Can you explain what you mean by this? In practice, I can see the argument that the only verified identity (phone number) for most users is the one protected by a flimsy SMS verification message, but I don't believe that that implies your private key is terribly vulnerable to e.g. SIM swap attacks. Or perhaps I'm misunderstanding you.

Put another way: if you rigidly adhere to out-of-band-verified pubkeys for contacts, you should be fairly safe. True that Signal's UI makes this hard to do, but that's a different conversation than "your keys are only protected by SMS verification".



> True that Signal's UI makes this hard to do

Do you think so? The app provides a "Safety Number" and QR code with built-in scanner to verify that yup, your device and their device have nobody in the middle. It has a visible reminder that you checked this person's actual identity (if you did) and a message appears if the keys change. If you are "rigidly adhering" to protocol your response should be to arrange an in-person meet-up to reconfirm, not "New phone? Cool".

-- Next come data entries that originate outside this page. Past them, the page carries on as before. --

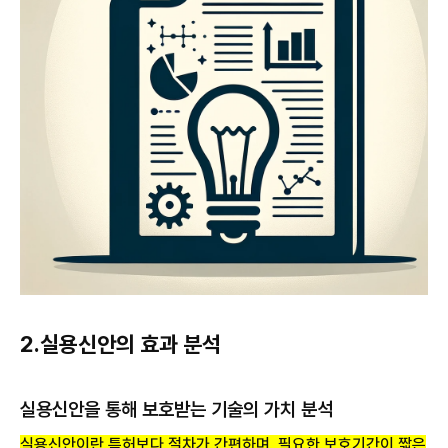
2.실용신안의 효과 분석
실용신안을 통해 보호받는 기술의 가치 분석
실용신안이란 특허보다 절차가 간편하며, 필요한 보호기간이 짧은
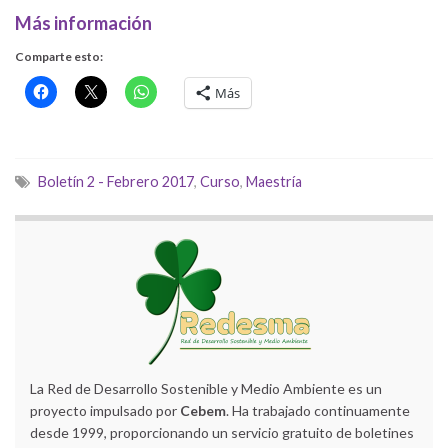
Más información
Comparte esto:
Más
Boletín 2 - Febrero 2017
,
Curso
,
Maestría
La Red de Desarrollo Sostenible y Medio Ambiente es un
proyecto impulsado por
Cebem
. Ha trabajado continuamente
desde 1999, proporcionando un servicio gratuito de boletines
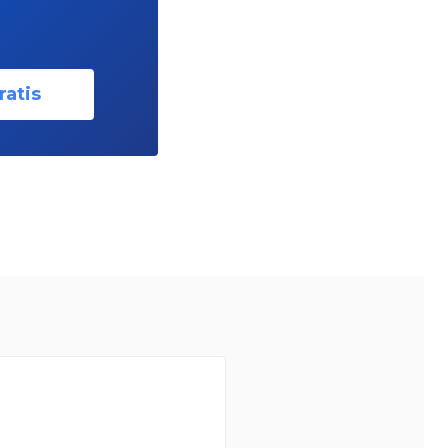
ratis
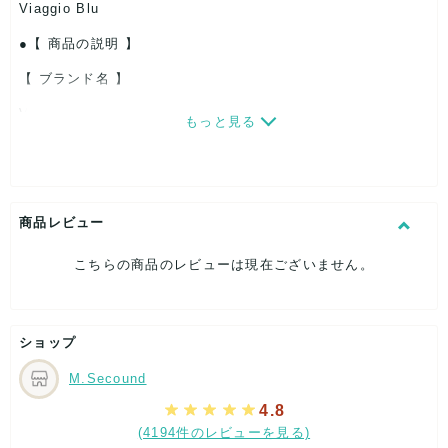
Viaggio Blu
【 商品の説明 】
【 ブランド名 】
Viaggio Blu
もっと見る
【 商品の説明 】
Viaggio Blu ノースリーブワンピース ドレス フリル サイズ1
商品レビュー
ターコイズブルー 2601-67057 A00144
こちらの商品のレビューは現在ございません。
実寸は写真をご参考下さい。
ショップ
M.Secound
簡易検品し写真撮影しておりますが見落としている可能性もあ
4.8
ります。
(4194件のレビューを見る)
汚れ箇所のある写真がある場合は似たような汚れ箇所が複数あ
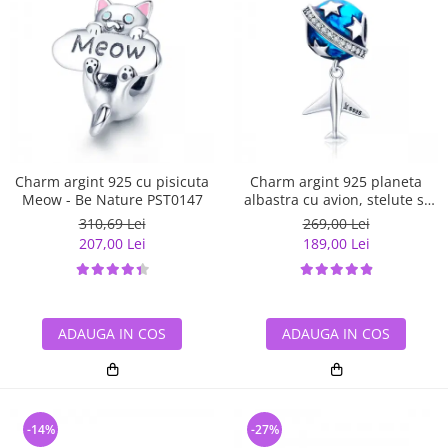
Charm argint 925 cu pisicuta
Charm argint 925 planeta
Meow - Be Nature PST0147
albastra cu avion, stelute si
zirconii albe PST0149
310,69 Lei
269,00 Lei
207,00 Lei
189,00 Lei
ADAUGA IN COS
ADAUGA IN COS
-14%
-27%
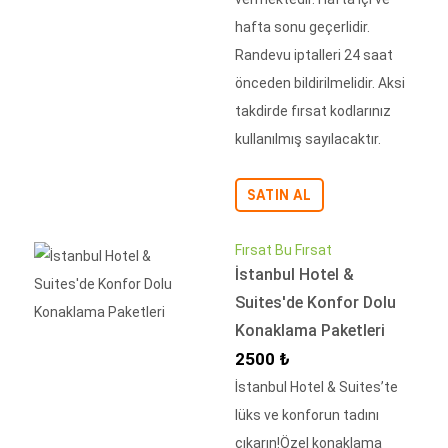
hafta sonu geçerlidir.
Randevu iptalleri 24 saat
önceden bildirilmelidir. Aksi
takdirde fırsat kodlarınız
kullanılmış sayılacaktır.
SATIN AL
Fırsat Bu Fırsat
İstanbul Hotel &
Suites'de Konfor Dolu
Konaklama Paketleri
İndirimli Fiyat
2500 ₺
İstanbul Hotel & Suites’te
lüks ve konforun tadını
çıkarın!Özel konaklama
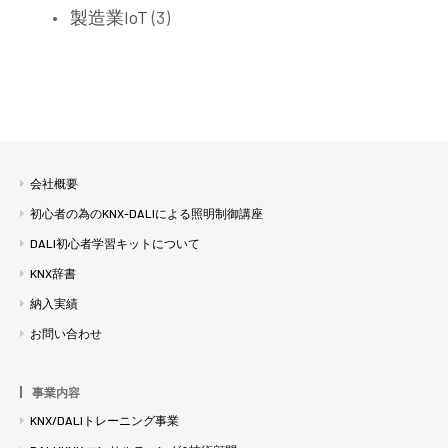
製造業IoT
(3)
会社概要
初心者の為のKNX-DALIによる照明制御講座
DALI初心者学習キットについて
KNX辞書
納入実績
お問い合わせ
事業内容
KNX/DALIトレーニング事業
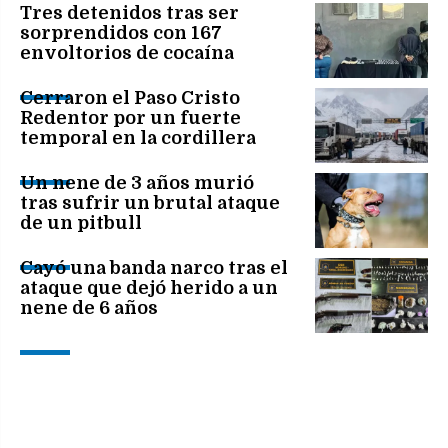
Tres detenidos tras ser
sorprendidos con 167
envoltorios de cocaína
Cerraron el Paso Cristo
Redentor por un fuerte
temporal en la cordillera
Un nene de 3 años murió
tras sufrir un brutal ataque
de un pitbull
Cayó una banda narco tras el
ataque que dejó herido a un
nene de 6 años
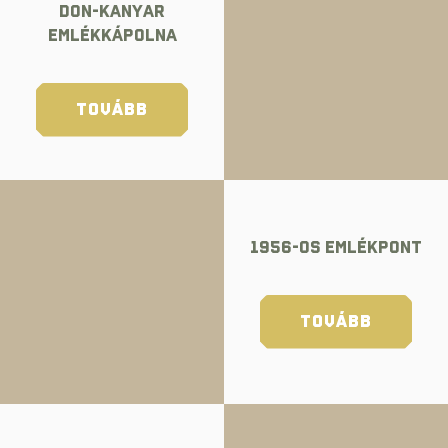
Don-kanyar
Emlékkápolna
TOVÁBB
1956-OS EMLÉKPONT
TOVÁBB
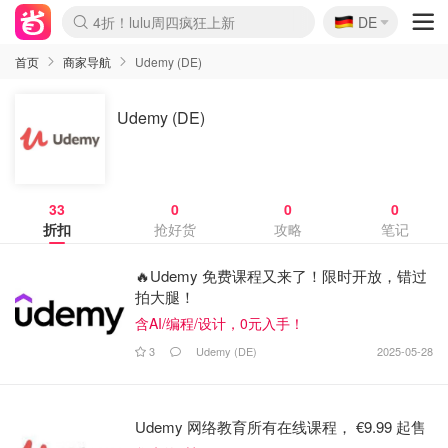
🇩🇪
4折！lulu周四疯狂上新
DE
Boticinal 夏促开抢！
还没结束！&OtherStories大促
Joybuy变相75折 随时失效
速领！Stanley独家85折
疑似霸哥！Camper额外叠85折
Zalando 奥莱闪促！每日更新
Moncler反季囤！5折起+叠9折
Coach Brooklyn仅€192
首页
商家导航
Udemy (DE)
Udemy (DE)
33
0
0
0
折扣
抢好货
攻略
笔记
🔥Udemy 免费课程又来了！限时开放，错过
拍大腿！
含AI/编程/设计，0元入手！
3
Udemy (DE)
2025-05-28
Udemy 网络教育所有在线课程， €9.99 起售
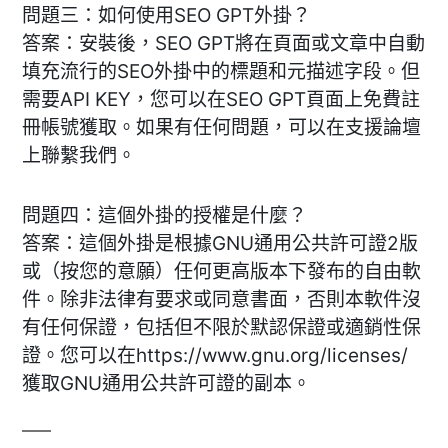
問題三：如何使用SEO GPT外掛？
答案：安裝後，SEO GPT將在頁面或文章中自動
填充流行的SEO外掛中的標題和元描述字段。但
需要API KEY，您可以在SEO GPT頁面上免費註
冊帳號獲取。如果有任何問題，可以在支援論壇
上聯繫我們。
問題四：這個外掛的授權是什麼？
答案：這個外掛是根據GNU通用公共許可證2版
或（按您的意願）任何更高版本下發布的自由軟
件。除非法律有要求或同意書面，否則本軟件沒
有任何保證，包括但不限於默認保證或適銷性保
證。您可以在https://www.gnu.org/licenses/
獲取GNU通用公共許可證的副本。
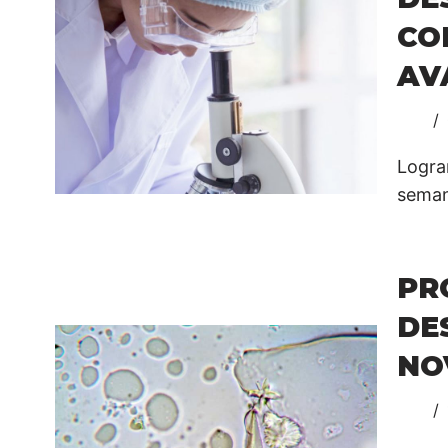
CO
AV
Logra
seman
PR
DE
NO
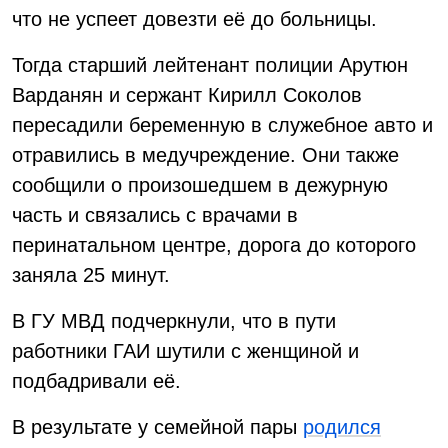
что не успеет довезти её до больницы.
Тогда старший лейтенант полиции Арутюн
Варданян и сержант Кирилл Соколов
пересадили беременную в служебное авто и
отравились в медучреждение. Они также
сообщили о произошедшем в дежурную
часть и связались с врачами в
перинатальном центре, дорога до которого
заняла 25 минут.
В ГУ МВД подчеркнули, что в пути
работники ГАИ шутили с женщиной и
подбадривали её.
В результате у семейной пары
родился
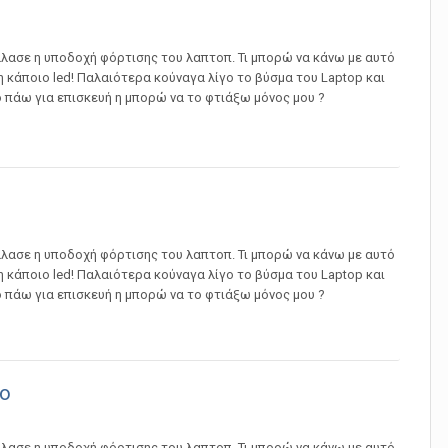
λασε η υποδοχή φόρτισης του λαπτοπ. Τι μπορώ να κάνω με αυτό
 κάποιο led! Παλαιότερα κούναγα λίγο το βύσμα του Laptop και
ο πάω για επισκευή η μπορώ να το φτιάξω μόνος μου ?
λασε η υποδοχή φόρτισης του λαπτοπ. Τι μπορώ να κάνω με αυτό
 κάποιο led! Παλαιότερα κούναγα λίγο το βύσμα του Laptop και
ο πάω για επισκευή η μπορώ να το φτιάξω μόνος μου ?
vo
λασε η υποδοχή φόρτισης του λαπτοπ. Τι μπορώ να κάνω με αυτό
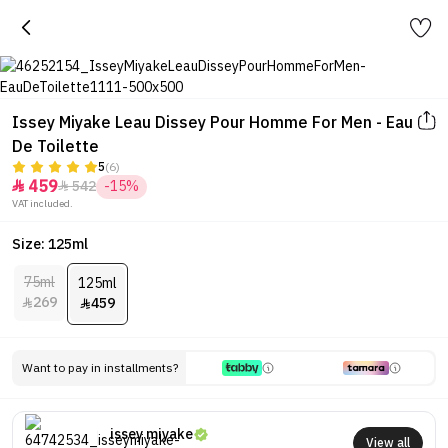
Issey Miyake Leau Dissey Pour Homme For Men - Eau
De Toilette
5
(6)
459
542
-15%


VAT included.
Size: 125ml
75ml
125ml
269
459


Want to pay in installments?
issey miyake
View all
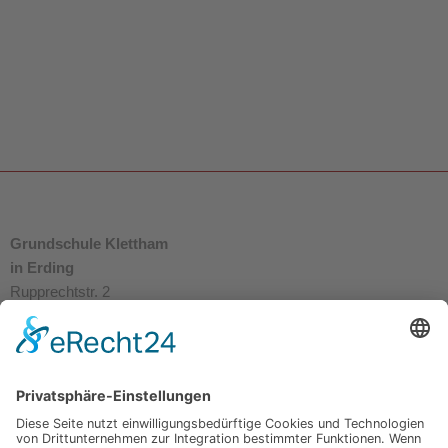
Grundschule Klettham
in Erding
Rupprechtstr. 2
85435 Erding
E-Mail:
info@grundschule-klettham.de
Telefon:
08122 – 999824-0
Fax:
08122 – 999824199
LINKS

I agree that verification is easy. I think they have softened the warnings and behavior surrounding key changes to accommodate their users that have virtually no understanding of crypto (i.e. the majority of people). It's an understandable position for them to take, but yes, in my opinion the alarm bells when a key unexpectedly changes are more oriented towards casual users than a (to paraphrase c7DJTLrn) Snowden-level user. For the latter, I expect behavior more similar to an OpenSSH key mismatch (which is quite a bit more strongly worded than Signal's).